_DATA TO EXAMINE_
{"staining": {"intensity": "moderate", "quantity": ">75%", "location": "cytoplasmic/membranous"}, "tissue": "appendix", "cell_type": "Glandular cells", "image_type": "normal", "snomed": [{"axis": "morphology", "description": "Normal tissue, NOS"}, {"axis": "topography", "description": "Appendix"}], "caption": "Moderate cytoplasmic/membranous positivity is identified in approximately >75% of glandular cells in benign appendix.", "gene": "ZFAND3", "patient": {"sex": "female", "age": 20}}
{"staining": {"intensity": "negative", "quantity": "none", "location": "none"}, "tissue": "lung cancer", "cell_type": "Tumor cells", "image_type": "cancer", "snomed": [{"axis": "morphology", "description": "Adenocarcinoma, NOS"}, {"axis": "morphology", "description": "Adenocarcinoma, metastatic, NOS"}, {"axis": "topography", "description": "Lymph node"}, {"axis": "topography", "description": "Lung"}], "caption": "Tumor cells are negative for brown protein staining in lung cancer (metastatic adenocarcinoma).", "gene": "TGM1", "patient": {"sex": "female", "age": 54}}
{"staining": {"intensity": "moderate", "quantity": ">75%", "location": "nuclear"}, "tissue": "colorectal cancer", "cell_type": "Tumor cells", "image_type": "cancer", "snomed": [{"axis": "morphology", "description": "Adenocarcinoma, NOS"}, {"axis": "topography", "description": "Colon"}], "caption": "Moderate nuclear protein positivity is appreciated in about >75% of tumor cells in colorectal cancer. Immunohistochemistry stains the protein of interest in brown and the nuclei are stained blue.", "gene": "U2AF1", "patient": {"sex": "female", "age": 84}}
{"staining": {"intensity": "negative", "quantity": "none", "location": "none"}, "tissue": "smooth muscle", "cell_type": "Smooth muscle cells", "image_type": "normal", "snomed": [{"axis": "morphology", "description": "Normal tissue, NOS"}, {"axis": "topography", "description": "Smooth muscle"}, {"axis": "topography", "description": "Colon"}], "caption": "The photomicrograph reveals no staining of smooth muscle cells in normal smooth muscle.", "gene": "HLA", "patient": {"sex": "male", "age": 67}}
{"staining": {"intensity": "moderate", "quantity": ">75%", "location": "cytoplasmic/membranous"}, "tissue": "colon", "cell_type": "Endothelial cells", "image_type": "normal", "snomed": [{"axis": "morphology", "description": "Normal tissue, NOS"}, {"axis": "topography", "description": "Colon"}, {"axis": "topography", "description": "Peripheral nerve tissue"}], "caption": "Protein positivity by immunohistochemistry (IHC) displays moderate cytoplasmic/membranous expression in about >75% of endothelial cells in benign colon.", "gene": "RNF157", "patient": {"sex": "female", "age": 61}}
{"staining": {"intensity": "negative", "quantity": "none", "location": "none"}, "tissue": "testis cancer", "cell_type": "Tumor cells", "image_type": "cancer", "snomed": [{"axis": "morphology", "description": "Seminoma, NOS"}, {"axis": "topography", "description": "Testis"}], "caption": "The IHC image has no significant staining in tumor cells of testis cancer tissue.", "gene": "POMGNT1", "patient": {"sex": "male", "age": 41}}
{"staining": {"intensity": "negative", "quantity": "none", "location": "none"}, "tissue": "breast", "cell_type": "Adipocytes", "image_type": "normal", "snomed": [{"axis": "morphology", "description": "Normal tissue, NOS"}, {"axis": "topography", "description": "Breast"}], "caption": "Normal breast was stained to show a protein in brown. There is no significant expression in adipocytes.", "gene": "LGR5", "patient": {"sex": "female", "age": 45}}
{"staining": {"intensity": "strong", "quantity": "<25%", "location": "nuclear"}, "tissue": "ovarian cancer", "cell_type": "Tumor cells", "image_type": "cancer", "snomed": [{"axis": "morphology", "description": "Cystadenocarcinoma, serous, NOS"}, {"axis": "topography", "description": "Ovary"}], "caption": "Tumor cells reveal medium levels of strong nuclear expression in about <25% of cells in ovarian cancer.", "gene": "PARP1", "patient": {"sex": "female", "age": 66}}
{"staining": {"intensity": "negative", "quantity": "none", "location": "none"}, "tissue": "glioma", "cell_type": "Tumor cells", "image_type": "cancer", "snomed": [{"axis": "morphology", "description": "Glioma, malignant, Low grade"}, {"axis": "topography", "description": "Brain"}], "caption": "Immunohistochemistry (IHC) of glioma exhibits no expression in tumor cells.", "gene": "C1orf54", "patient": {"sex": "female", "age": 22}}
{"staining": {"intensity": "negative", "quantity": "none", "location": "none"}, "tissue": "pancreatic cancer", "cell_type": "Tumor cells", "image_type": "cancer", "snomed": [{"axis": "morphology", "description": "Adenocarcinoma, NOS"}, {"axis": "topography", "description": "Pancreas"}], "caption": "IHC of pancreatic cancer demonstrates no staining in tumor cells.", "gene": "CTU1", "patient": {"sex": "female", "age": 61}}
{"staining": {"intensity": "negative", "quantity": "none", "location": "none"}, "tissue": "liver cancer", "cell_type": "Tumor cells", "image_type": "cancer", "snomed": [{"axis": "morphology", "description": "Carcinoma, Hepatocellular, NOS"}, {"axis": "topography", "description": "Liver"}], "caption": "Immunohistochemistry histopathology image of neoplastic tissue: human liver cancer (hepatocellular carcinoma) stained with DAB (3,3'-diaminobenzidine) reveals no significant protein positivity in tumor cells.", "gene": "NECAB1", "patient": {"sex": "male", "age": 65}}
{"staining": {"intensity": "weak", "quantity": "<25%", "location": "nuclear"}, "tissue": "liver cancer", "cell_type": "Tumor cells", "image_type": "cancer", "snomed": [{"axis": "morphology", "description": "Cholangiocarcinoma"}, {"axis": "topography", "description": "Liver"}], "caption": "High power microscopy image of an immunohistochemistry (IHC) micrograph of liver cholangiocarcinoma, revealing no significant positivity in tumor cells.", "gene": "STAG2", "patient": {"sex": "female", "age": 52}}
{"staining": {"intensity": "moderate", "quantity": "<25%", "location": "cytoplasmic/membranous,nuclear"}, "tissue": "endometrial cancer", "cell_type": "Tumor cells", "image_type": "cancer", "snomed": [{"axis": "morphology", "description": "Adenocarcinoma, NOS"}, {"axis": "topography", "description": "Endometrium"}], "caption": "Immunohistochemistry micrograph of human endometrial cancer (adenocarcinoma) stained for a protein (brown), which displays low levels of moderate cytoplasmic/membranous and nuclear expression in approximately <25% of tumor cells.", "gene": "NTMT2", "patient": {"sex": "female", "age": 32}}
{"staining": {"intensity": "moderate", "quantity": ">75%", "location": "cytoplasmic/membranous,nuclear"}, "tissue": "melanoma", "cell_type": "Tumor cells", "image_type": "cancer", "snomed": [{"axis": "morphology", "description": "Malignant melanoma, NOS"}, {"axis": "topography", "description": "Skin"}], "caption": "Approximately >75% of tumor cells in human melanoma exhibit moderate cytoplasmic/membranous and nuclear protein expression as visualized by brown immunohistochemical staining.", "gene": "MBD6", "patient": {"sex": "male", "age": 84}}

_THE TASK_
Using the data above, repeat exactly the lines that begin at the line with "breast was stained" and end at the line with "cells reveal medium", both ends included.

_OUTPUT FOR THIS TASK_
{"staining": {"intensity": "negative", "quantity": "none", "location": "none"}, "tissue": "breast", "cell_type": "Adipocytes", "image_type": "normal", "snomed": [{"axis": "morphology", "description": "Normal tissue, NOS"}, {"axis": "topography", "description": "Breast"}], "caption": "Normal breast was stained to show a protein in brown. There is no significant expression in adipocytes.", "gene": "LGR5", "patient": {"sex": "female", "age": 45}}
{"staining": {"intensity": "strong", "quantity": "<25%", "location": "nuclear"}, "tissue": "ovarian cancer", "cell_type": "Tumor cells", "image_type": "cancer", "snomed": [{"axis": "morphology", "description": "Cystadenocarcinoma, serous, NOS"}, {"axis": "topography", "description": "Ovary"}], "caption": "Tumor cells reveal medium levels of strong nuclear expression in about <25% of cells in ovarian cancer.", "gene": "PARP1", "patient": {"sex": "female", "age": 66}}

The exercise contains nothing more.